* [WHAT THE TASK REQUIRES] Rename "myFeature" to "partFeature" in the data, starting at the very beginning and ending at the line that contains "v(-5.8, -11.7) *". Write out those lines again with everything else unchanged.

* [Dataset excerpts]
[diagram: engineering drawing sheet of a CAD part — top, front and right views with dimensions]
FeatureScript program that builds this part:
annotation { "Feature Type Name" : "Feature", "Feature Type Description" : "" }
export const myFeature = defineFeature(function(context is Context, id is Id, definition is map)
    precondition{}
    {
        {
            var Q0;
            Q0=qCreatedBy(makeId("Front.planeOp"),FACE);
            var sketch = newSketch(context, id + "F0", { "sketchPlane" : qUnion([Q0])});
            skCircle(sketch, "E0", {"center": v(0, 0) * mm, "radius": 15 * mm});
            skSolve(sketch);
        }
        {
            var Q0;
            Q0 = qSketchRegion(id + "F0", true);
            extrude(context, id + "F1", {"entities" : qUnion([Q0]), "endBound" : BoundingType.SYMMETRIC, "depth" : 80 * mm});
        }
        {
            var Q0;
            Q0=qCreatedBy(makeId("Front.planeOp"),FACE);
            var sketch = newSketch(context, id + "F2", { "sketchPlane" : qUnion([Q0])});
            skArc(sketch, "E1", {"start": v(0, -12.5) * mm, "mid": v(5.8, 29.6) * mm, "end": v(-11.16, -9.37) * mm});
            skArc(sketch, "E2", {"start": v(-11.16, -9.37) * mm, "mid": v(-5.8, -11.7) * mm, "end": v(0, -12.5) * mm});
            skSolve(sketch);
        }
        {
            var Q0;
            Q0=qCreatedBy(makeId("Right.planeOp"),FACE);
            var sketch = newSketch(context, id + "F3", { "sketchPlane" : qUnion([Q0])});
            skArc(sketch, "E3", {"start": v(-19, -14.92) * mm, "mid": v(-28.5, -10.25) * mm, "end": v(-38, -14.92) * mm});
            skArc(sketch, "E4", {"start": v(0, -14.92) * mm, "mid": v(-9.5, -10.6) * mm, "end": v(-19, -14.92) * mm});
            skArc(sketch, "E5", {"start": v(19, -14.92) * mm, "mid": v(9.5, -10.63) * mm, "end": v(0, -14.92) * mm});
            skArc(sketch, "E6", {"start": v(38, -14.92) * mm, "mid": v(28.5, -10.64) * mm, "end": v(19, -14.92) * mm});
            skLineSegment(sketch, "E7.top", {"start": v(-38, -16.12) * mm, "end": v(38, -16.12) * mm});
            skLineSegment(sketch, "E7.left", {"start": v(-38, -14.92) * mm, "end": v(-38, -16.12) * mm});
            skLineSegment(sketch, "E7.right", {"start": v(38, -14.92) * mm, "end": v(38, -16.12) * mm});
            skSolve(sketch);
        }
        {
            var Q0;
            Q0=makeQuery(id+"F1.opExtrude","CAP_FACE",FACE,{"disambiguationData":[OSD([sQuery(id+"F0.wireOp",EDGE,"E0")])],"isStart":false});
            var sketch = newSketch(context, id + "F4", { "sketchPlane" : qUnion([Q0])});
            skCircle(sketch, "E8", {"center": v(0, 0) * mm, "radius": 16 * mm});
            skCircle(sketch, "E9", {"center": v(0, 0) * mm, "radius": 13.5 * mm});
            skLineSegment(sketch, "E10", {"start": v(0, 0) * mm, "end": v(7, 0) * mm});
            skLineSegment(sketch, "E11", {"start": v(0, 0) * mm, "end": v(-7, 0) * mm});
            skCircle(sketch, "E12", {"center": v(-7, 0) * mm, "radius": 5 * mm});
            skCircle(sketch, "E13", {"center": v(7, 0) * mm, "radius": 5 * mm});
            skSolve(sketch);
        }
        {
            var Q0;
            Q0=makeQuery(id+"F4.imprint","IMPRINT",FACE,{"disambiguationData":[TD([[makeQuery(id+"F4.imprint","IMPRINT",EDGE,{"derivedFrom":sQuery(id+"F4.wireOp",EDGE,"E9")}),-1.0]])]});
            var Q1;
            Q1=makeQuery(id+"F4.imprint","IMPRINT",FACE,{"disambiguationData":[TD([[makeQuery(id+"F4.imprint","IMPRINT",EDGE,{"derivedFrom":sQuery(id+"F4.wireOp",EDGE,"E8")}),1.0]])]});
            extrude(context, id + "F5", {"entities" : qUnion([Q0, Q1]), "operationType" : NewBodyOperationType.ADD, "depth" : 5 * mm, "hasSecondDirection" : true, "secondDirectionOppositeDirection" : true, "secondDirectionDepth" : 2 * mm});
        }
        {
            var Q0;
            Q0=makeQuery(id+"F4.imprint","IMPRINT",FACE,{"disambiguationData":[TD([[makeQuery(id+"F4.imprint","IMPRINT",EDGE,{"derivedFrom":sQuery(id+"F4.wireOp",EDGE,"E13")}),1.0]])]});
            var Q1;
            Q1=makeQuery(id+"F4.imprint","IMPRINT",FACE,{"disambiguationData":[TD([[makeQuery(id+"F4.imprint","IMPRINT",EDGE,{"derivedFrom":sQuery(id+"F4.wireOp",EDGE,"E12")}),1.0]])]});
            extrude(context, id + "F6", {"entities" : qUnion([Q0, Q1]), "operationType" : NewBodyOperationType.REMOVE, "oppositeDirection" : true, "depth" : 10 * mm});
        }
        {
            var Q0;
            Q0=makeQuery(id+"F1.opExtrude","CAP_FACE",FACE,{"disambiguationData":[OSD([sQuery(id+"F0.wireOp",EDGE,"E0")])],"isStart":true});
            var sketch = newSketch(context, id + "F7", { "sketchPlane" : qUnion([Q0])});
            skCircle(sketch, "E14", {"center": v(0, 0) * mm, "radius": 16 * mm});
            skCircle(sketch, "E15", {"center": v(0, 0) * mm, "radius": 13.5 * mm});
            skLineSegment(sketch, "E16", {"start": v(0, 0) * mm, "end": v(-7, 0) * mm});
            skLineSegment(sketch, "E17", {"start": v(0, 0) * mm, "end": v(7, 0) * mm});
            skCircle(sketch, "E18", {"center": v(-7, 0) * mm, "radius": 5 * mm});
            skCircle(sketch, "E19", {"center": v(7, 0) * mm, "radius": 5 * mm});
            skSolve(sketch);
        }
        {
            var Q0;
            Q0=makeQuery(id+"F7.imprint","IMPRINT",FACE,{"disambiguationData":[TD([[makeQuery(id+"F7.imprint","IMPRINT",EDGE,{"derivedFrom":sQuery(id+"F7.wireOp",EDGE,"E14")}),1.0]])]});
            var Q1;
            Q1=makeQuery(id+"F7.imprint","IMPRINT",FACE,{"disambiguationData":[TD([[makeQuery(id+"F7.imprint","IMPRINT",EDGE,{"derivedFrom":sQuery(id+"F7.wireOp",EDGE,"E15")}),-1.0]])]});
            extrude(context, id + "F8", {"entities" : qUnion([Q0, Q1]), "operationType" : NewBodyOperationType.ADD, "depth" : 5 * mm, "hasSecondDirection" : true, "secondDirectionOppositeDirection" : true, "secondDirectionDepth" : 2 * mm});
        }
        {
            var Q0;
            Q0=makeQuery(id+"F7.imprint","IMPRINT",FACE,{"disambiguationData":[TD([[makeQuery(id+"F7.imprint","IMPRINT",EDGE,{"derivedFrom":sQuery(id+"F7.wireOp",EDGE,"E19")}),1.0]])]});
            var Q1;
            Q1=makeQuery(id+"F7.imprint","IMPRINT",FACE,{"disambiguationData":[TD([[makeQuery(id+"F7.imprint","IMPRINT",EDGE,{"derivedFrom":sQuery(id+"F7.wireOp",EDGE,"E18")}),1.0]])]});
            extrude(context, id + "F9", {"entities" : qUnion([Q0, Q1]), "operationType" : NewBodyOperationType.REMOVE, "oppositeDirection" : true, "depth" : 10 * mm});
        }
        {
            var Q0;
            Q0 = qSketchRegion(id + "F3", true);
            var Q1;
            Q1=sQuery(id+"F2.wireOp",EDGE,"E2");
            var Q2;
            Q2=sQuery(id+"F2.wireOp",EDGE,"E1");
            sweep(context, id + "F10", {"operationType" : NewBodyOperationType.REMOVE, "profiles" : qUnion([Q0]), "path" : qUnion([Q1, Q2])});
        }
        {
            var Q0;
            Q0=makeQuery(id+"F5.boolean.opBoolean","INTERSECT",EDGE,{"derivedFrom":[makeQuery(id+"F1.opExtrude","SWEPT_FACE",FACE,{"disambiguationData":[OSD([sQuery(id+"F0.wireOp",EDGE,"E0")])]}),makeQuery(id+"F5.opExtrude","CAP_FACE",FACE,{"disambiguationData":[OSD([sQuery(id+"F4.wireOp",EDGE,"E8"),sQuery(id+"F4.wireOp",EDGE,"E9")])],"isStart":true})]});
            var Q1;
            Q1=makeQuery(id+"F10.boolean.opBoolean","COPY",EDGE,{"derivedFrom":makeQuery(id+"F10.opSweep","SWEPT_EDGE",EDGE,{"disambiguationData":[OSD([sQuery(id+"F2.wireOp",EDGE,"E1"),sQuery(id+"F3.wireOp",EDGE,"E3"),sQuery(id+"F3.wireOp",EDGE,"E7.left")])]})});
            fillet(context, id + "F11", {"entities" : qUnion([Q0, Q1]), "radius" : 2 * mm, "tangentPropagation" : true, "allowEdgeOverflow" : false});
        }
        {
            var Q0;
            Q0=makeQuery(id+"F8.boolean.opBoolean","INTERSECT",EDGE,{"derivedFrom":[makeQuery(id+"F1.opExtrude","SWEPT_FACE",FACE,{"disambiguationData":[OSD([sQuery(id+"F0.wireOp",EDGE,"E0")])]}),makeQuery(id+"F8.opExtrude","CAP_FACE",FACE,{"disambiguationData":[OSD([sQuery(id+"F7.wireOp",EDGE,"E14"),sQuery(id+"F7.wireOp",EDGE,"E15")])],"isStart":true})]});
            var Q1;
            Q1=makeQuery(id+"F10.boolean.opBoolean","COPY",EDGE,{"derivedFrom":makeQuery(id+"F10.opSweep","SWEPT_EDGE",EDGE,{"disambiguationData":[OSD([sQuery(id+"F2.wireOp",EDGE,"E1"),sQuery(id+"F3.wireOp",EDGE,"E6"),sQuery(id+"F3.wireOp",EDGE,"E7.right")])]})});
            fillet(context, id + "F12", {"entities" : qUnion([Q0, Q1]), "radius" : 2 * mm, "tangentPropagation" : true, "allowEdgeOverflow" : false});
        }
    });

* [EXPECTED OUTPUT]
[diagram: engineering drawing sheet of a CAD part — top, front and right views with dimensions]
FeatureScript program that builds this part:
annotation { "Feature Type Name" : "Feature", "Feature Type Description" : "" }
export const partFeature = defineFeature(function(context is Context, id is Id, definition is map)
    precondition{}
    {
        {
            var Q0;
            Q0=qCreatedBy(makeId("Front.planeOp"),FACE);
            var sketch = newSketch(context, id + "F0", { "sketchPlane" : qUnion([Q0])});
            skCircle(sketch, "E0", {"center": v(0, 0) * mm, "radius": 15 * mm});
            skSolve(sketch);
        }
        {
            var Q0;
            Q0 = qSketchRegion(id + "F0", true);
            extrude(context, id + "F1", {"entities" : qUnion([Q0]), "endBound" : BoundingType.SYMMETRIC, "depth" : 80 * mm});
        }
        {
            var Q0;
            Q0=qCreatedBy(makeId("Front.planeOp"),FACE);
            var sketch = newSketch(context, id + "F2", { "sketchPlane" : qUnion([Q0])});
            skArc(sketch, "E1", {"start": v(0, -12.5) * mm, "mid": v(5.8, 29.6) * mm, "end": v(-11.16, -9.37) * mm});
            skArc(sketch, "E2", {"start": v(-11.16, -9.37) * mm, "mid": v(-5.8, -11.7) * mm, "end": v(0, -12.5) * mm});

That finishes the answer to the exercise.